U.S. ratification of UNCLOS would give United Nations ability to impose tax on U.S. citizens
UNCLOS uniquely gives the United Nations the ability to impose a tax on nations by use of its royalties assessments on the exploitation of oil and gas reserves.
Quicktabs: Arguments
How about taxing authority? This will be the first time that an international organization has explicitly been given the ability to raise revenues." Now John Moore will quibble, I suspect based on past experience with him, that this is not really a tax. These are fees; these are tithings of some kind, permitting obligations.'" Whatever its name; we would begiving to a U.N. organization the ability to raise its own revenues. And this is going to have precedential implications, especially at a moment when the U.N. is angling to try to find other ways to raise revenues, starting with airline taxes that are already being imposed by some in order to pay for unobjectionable things like AIDS and tuberculosis and other medical treatments through U.N. facilities." That is something conservatives should be concerned about, especially since it ensures that the U.N. will be even less accountable than it is today when it relies on us for a quarter of its funding.
As stated earlier, of the many precedents embodied in the existence of the ISA, the creation of an international bureaucracy with powers to tax, regulate, and enforce its will are perhaps the most dramatic and, in the long term, the most dangerous. The granting of what are essentially sovereign powers is unprecedented and unfortunately fits within a larger pattern of UN behavior-that being, to free itself from the political domination of the five permanent members of the Security Council as well as to insulate itself from the uncertainties and political limitations accompanying the traditional state-sponsored financing of UN operations.
Secretary General Boutros-Boutros Ghali recently proposed to establish a "world tax" on airline tickets and currency exchanges as an independent means of financing the UN. "Faced with $2.3 billion in arrears from member nations that failed to pay their assessments -- including $1.2 billion owed by the United States -- UN officials and others have long sought an independent means to raise money for the organization's annual budget of roughly $3 billion" (Barber 1996). Disclosure of this plan provoked an immediate negative response in the U.S. Senate when majority leader Bob Dole stated that, "the United Nations continues its out-of-control pursuit of power" and along with colleagues called for an immediate investigation (Barber 1996).
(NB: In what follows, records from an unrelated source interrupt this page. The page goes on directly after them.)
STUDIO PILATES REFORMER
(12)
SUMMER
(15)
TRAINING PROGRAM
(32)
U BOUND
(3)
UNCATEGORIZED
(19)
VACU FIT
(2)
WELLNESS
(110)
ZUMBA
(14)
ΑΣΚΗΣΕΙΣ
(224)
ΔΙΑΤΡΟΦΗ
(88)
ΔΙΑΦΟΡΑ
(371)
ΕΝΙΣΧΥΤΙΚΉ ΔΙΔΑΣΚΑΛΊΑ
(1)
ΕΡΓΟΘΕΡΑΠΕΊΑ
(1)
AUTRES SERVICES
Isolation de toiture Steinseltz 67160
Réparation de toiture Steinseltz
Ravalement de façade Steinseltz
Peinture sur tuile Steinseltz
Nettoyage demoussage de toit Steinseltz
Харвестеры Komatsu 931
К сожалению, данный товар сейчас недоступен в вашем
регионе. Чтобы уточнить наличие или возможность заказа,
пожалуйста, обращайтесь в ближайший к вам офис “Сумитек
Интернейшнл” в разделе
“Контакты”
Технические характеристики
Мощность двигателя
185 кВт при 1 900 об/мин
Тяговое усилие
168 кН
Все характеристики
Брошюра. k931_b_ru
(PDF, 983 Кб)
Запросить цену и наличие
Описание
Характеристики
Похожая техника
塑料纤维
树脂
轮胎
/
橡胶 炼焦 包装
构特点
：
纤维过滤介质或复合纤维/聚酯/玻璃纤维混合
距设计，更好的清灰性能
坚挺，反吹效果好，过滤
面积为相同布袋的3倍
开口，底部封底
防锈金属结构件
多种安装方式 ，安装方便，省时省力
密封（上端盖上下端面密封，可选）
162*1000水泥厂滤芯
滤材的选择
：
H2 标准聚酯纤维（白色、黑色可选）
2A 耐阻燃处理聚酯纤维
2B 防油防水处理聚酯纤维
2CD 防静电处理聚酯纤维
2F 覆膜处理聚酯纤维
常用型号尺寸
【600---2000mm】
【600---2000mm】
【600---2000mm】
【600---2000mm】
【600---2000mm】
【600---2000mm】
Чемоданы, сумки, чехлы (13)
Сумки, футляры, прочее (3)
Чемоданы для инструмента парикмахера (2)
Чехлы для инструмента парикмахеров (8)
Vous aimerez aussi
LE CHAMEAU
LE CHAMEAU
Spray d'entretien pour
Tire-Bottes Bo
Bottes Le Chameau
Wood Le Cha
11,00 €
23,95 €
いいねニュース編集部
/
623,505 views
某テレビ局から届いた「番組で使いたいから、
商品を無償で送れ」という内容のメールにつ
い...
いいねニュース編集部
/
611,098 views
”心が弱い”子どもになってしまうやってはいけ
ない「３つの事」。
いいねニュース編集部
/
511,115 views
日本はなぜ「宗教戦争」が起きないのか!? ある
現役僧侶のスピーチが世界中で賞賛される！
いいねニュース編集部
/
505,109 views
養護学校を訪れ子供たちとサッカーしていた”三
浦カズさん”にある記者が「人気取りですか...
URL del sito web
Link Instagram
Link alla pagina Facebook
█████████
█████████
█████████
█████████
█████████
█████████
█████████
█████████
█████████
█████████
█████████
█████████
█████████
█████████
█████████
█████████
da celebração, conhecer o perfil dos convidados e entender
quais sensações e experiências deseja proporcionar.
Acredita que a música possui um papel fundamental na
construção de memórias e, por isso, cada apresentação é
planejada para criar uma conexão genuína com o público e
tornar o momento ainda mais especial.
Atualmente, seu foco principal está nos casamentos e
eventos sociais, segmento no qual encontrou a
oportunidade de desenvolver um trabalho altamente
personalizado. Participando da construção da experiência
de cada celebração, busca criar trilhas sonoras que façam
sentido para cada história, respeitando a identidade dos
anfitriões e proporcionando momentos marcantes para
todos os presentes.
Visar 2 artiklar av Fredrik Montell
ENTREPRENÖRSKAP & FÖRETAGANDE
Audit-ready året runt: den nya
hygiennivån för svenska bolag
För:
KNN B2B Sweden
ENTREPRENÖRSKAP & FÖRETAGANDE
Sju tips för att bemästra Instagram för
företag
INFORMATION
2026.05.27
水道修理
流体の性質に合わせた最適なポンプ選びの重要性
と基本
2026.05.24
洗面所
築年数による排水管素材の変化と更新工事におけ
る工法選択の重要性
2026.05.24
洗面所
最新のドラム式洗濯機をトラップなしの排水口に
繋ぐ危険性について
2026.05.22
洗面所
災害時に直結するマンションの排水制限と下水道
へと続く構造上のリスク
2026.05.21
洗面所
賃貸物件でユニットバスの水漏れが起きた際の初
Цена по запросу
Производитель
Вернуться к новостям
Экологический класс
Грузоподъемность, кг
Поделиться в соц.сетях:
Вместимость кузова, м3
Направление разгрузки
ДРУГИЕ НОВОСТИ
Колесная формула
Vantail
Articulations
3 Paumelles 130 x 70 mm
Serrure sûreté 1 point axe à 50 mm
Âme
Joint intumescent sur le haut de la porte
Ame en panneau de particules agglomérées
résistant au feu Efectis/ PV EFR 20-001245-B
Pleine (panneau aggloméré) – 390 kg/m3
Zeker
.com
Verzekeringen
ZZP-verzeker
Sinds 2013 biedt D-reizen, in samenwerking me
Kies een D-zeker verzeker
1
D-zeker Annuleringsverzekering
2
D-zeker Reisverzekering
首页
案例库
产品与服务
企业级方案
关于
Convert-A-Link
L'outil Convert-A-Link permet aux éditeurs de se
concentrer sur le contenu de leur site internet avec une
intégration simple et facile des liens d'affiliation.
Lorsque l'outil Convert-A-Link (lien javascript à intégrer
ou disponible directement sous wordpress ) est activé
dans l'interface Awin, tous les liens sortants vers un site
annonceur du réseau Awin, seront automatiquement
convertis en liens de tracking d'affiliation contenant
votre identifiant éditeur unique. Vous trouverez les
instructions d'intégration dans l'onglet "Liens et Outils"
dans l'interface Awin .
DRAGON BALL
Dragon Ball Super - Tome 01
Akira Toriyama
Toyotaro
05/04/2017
Unfortunately, the Law of the Sea Treaty goes far beyond the Ghali plan and may indeed be viewed as a harbinger of future UN efforts to spin-off or reformulate its activities in such a way as to insulate itself from, and possibly become ascendant to, the sovereign character of nation-states. Unless the United States is willing to insist on further renegotiation of the treaty to protect these and other vital interests, the Senate will have little alternative other than rejection and refusal to ratify. Rejection by the Senate appears to be the only action capable of serving as the catalyst to bring all parties back to the table.
Problem #3: A step in the direction of international taxing authority. The Convention contains an ill-advised revenue-sharing provision that is applied to income derived from oil and gas production outside the EEZ. The general bias in the Convention, as I indicated earlier, is in favor of the redistribution of seabed resources. This bias is codified in the area of oil and gas revenues. The U.S. will be forced to pay a contribution to the International Sea-Bed Authority created by the treaty based on a percentage of its production in the applicable area beyond the 200-mile limit.
While he asserted the argument against this revenue-sharing provision was unconvincing, State Department Legal Advisor William H. Taft IV acknowledged it was an argument that could be made in the course of October 21, 2003 testimony before the Senate Foreign Relations Committee. Mr. Taft understates the problem. By any reasonable definition, this provision would for the first time allow a U.N.-affiliated international authority to impose a tax directly on the U.S. for economic activity. At least, I am unaware of any precedent for this kind of international taxing authority.
Shoring up the state system, as recommended by former Secretary of State Shultz, means that international institutions should be funded by the voluntary contributions of their member states. The extent to which these international institutions are allowed access to independent streams of revenue is the extent to which they will seek to obtain governing authority at the expense of the state system. While the revenue-sharing provision related to oil and gas production in the Convention is a relatively modest step in this direction, it is still a step in the wrong direction.